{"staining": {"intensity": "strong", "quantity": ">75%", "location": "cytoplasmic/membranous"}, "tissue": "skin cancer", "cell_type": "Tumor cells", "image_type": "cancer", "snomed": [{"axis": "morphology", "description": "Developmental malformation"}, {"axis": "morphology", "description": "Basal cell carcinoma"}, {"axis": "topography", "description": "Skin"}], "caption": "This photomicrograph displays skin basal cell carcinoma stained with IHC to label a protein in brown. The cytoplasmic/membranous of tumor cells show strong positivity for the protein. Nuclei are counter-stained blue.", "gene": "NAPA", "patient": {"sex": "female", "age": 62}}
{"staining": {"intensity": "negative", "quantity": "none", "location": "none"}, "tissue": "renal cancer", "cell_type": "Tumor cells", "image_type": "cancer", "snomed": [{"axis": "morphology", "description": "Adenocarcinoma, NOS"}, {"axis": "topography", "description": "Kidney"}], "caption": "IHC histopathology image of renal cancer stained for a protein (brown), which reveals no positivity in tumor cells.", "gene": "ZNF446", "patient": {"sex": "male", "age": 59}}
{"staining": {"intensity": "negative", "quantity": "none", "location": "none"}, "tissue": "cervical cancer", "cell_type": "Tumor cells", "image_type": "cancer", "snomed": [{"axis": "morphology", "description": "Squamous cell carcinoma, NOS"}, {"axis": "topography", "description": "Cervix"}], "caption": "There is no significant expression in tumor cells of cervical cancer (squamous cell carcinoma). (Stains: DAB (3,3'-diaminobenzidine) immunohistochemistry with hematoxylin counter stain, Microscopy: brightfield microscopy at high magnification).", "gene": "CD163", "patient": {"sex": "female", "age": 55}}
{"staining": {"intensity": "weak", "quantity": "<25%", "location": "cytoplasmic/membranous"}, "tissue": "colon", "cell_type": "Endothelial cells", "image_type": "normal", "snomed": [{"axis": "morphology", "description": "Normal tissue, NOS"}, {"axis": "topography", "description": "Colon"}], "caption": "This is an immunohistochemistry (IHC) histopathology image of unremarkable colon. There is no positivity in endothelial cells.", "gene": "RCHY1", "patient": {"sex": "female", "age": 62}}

--

# EXERCISE REQUIREMENTS
Could you write out only the lines of the listing above from the one that contains "is no significant" through its final line, exactly and inclusive?

# TASK RESPONSE
{"staining": {"intensity": "negative", "quantity": "none", "location": "none"}, "tissue": "cervical cancer", "cell_type": "Tumor cells", "image_type": "cancer", "snomed": [{"axis": "morphology", "description": "Squamous cell carcinoma, NOS"}, {"axis": "topography", "description": "Cervix"}], "caption": "There is no significant expression in tumor cells of cervical cancer (squamous cell carcinoma). (Stains: DAB (3,3'-diaminobenzidine) immunohistochemistry with hematoxylin counter stain, Microscopy: brightfield microscopy at high magnification).", "gene": "CD163", "patient": {"sex": "female", "age": 55}}
{"staining": {"intensity": "weak", "quantity": "<25%", "location": "cytoplasmic/membranous"}, "tissue": "colon", "cell_type": "Endothelial cells", "image_type": "normal", "snomed": [{"axis": "morphology", "description": "Normal tissue, NOS"}, {"axis": "topography", "description": "Colon"}], "caption": "This is an immunohistochemistry (IHC) histopathology image of unremarkable colon. There is no positivity in endothelial cells.", "gene": "RCHY1", "patient": {"sex": "female", "age": 62}}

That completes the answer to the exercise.